Bild: Regierungstreue Kämpfer in Tripolis
Moskau/Istanbul/Tunis/Berlin taz | In höchsten Tönen sprach der türkische
Präsident jüngst über seine Leute in Libyen. „Diese Brüder“, sagte Recep
Tayyip Erdoğan, „betrachten es als Ehre, dort an unserer Seite zu sein“.
Mit den Brüdern bezog er sich nicht auf die wenigen türkischen Militärs,
die er in das nordafrikanische Bürgerkriegsland geschickt hat. Gemeint
waren junge Männer aus Syrien, erfahrene Kämpfer, die Ankara quer übers
Mittelmeer in einen fremden Krieg ziehen lässt.
Dass Erdoğan so offen von seinen syrischen Kämpfern in Libyen spricht, ist
neu.

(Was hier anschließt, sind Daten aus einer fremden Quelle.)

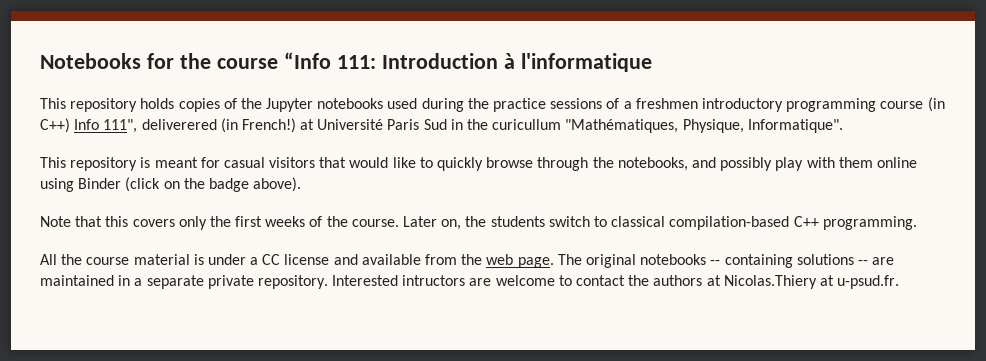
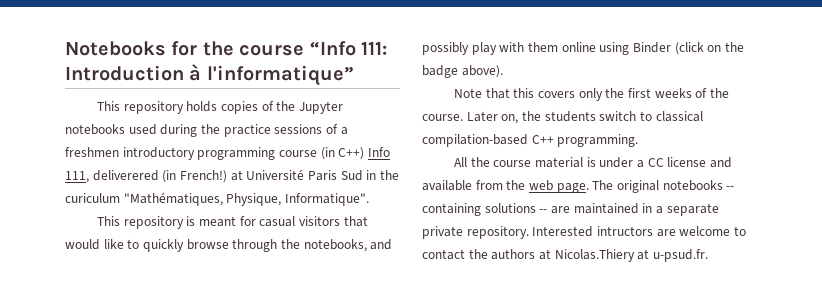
[520,53,652,72] l'informatique -> [206,65,354,86] l'informatique”
[103,119,138,133] 111", -> [65,171,89,183] 111,
[492,119,562,130] curicullum -> [65,193,120,203] curiculum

Monatelang weigerte er sich, dahingehende Berichte zu kommentieren.
Nun wird klar: Syrien dient der türkischen Führung nicht nur als
Projektionsfläche für Regionalmachtansprüche, sondern auch als
Rekrutierungsbecken.
Dass Kämpfer gegen Bezahlung für ein fremdes Land in den Krieg ziehen, ist
ein altes Phänomen, das bis heute blüht, auch wenn das Völkerrecht das
traditionelle Söldnertum heute verbietet und zahlreiche Länder den Einsatz
ihrer Bürger für fremde Regierungen unter Strafe stellen. Seit dem Ende des
Kalten Krieges haben private Militär- und Sicherheitsfirmen das Geschäft
mit der Gewalt für sich entdeckt.
Nicht nur im [1][Libyenkrieg] tummeln sich heute ausländische Kämpfer.
Algerische Islamisten sind bei Verbündeten in der Sahelzone aktiv, Kriege
in Sudan und Tschad zogen Kämpfer aus anderen Ländern an. Aber meist wird
das nicht von Regierungen organisiert.
## Auf beiden Seiten
In Libyen kämpfen Syrer offenbar auf beiden Seiten. Während Erdoğans Syrer
in Libyen die international anerkannte Regierung in Tripolis unterstützen,
hat der aufständische General Chalifa Haftar, der aus Ostlibyen heraus auf
Tripolis vorrückt, der französischen Zeitung Le Monde zufolge Syrer aus dem
Lager des Assad-Regimes angeworben.
Doch während die Anwesenheit der von der Türkei angeworbenen syrischen
Söldner belegt ist, bleibt der Einsatz von aus regimetreuen syrischen
Gebieten angeworbenen Kämpfern bisher nur ein Gerücht. Dass Haftars
Parallelregierung und Armeeoffiziere mit dem syrischen Assad-Regime ein
Bündnis eingegangen sind, ist aber spätestens nach dem Besuch einer
ostlibyschen Delegation in Damaskus am 2. März klar.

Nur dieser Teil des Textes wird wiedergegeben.